HOW TO COMPLETE THIS TASK => All lines in the data bearing the string "quantity" should be identified and copied.

DATA IN THIS EXERCISE =>
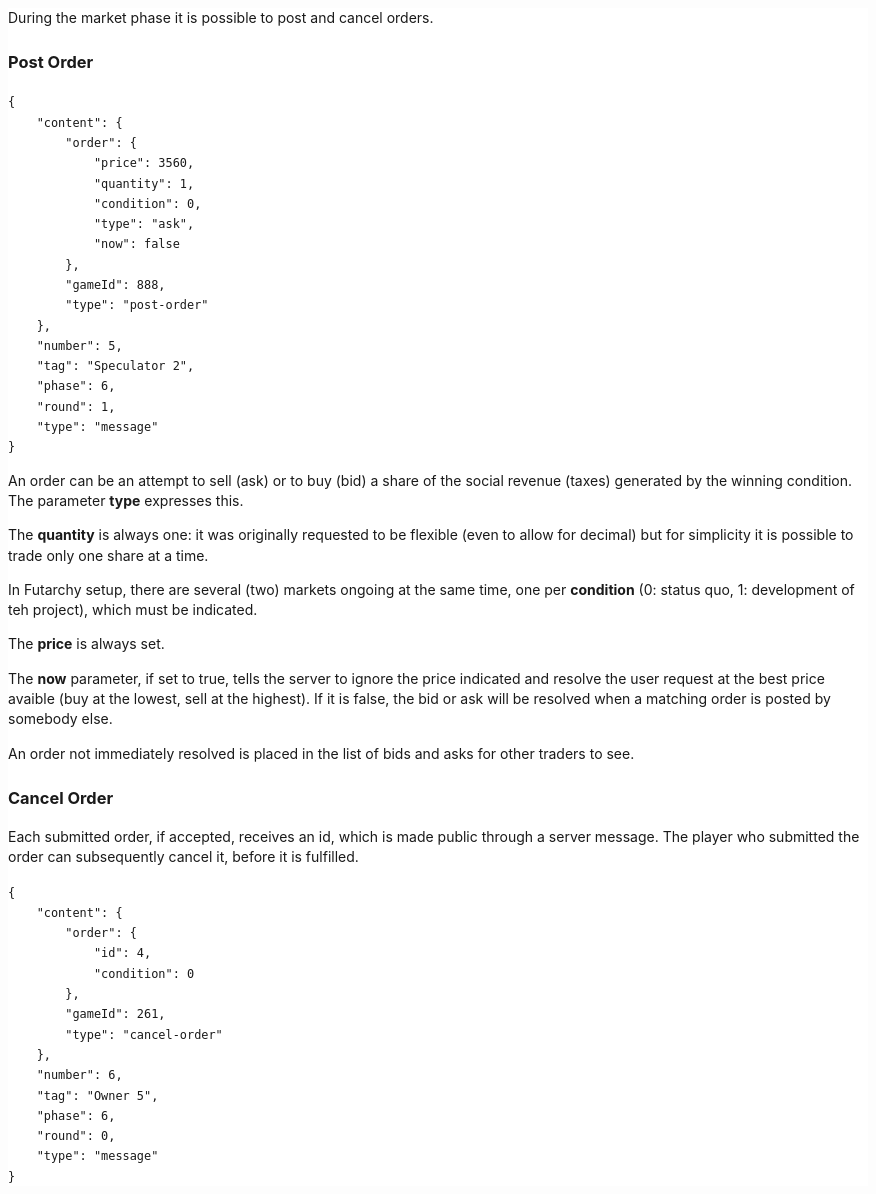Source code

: During the market phase it is possible to post and cancel orders.

### Post Order

```
{
    "content": {
        "order": {
            "price": 3560,
            "quantity": 1,
            "condition": 0,
            "type": "ask",
            "now": false
        },
        "gameId": 888,
        "type": "post-order"
    },
    "number": 5,
    "tag": "Speculator 2",
    "phase": 6,
    "round": 1,
    "type": "message"
}
```

An order can be an attempt to sell (ask) or to buy (bid) a share of the social revenue (taxes) generated by the winning condition. The parameter **type** expresses this.

The **quantity** is always one: it was originally requested to be flexible (even to allow for decimal) but for simplicity it is possible to trade only one share at a time.

In Futarchy setup, there are several (two) markets ongoing at the same time, one per **condition** (0: status quo, 1: development of teh project), which must be indicated. 

The **price** is always set.

The **now** parameter, if set to true, tells the server to ignore the price indicated and resolve the user request at the best price avaible (buy at the lowest, sell at the highest). If it is false, the bid or ask will be resolved when a matching order is posted by somebody else.

An order not immediately resolved is placed in the list of bids and asks for other traders to see.

### Cancel Order

Each submitted order, if accepted, receives an id, which is made public through a server message. The player who submitted the order can subsequently cancel it, before it is fulfilled.

```
{
    "content": {
        "order": {
            "id": 4,
            "condition": 0
        },
        "gameId": 261,
        "type": "cancel-order"
    },
    "number": 6,
    "tag": "Owner 5",
    "phase": 6,
    "round": 0,
    "type": "message"
}
```
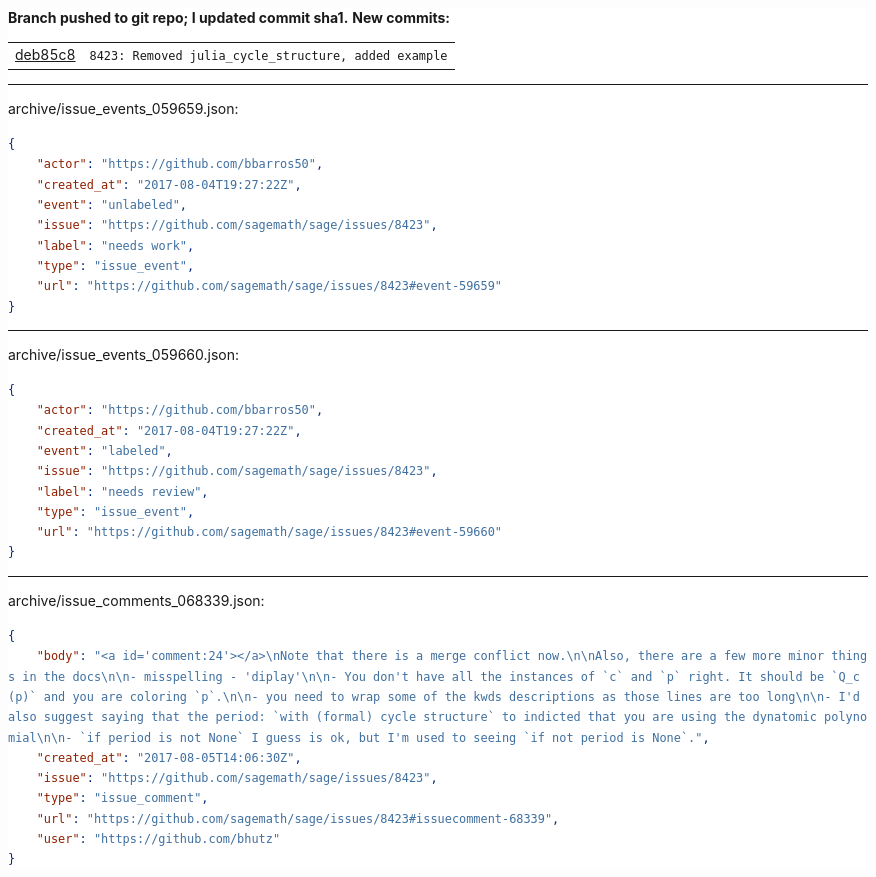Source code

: <a id='comment:22'></a>
**Branch pushed to git repo; I updated commit sha1.** **New commits:**
<table><tr><td><a href="https://github.com/sagemath/sagetrac-mirror/commit/deb85c845531a54627e9ae674c9776673b323e11">deb85c8</a></td><td><code>8423: Removed julia_cycle_structure, added example</code></td></tr></table>




---

archive/issue_events_059659.json:
```json
{
    "actor": "https://github.com/bbarros50",
    "created_at": "2017-08-04T19:27:22Z",
    "event": "unlabeled",
    "issue": "https://github.com/sagemath/sage/issues/8423",
    "label": "needs work",
    "type": "issue_event",
    "url": "https://github.com/sagemath/sage/issues/8423#event-59659"
}
```



---

archive/issue_events_059660.json:
```json
{
    "actor": "https://github.com/bbarros50",
    "created_at": "2017-08-04T19:27:22Z",
    "event": "labeled",
    "issue": "https://github.com/sagemath/sage/issues/8423",
    "label": "needs review",
    "type": "issue_event",
    "url": "https://github.com/sagemath/sage/issues/8423#event-59660"
}
```



---

archive/issue_comments_068339.json:
```json
{
    "body": "<a id='comment:24'></a>\nNote that there is a merge conflict now.\n\nAlso, there are a few more minor things in the docs\n\n- misspelling - 'diplay'\n\n- You don't have all the instances of `c` and `p` right. It should be `Q_c(p)` and you are coloring `p`.\n\n- you need to wrap some of the kwds descriptions as those lines are too long\n\n- I'd also suggest saying that the period: `with (formal) cycle structure` to indicted that you are using the dynatomic polynomial\n\n- `if period is not None` I guess is ok, but I'm used to seeing `if not period is None`.",
    "created_at": "2017-08-05T14:06:30Z",
    "issue": "https://github.com/sagemath/sage/issues/8423",
    "type": "issue_comment",
    "url": "https://github.com/sagemath/sage/issues/8423#issuecomment-68339",
    "user": "https://github.com/bhutz"
}
```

RESULT =>
            "quantity": 1,
The **quantity** is always one: it was originally requested to be flexible (even to allow for decimal) but for simplicity it is possible to trade only one share at a time.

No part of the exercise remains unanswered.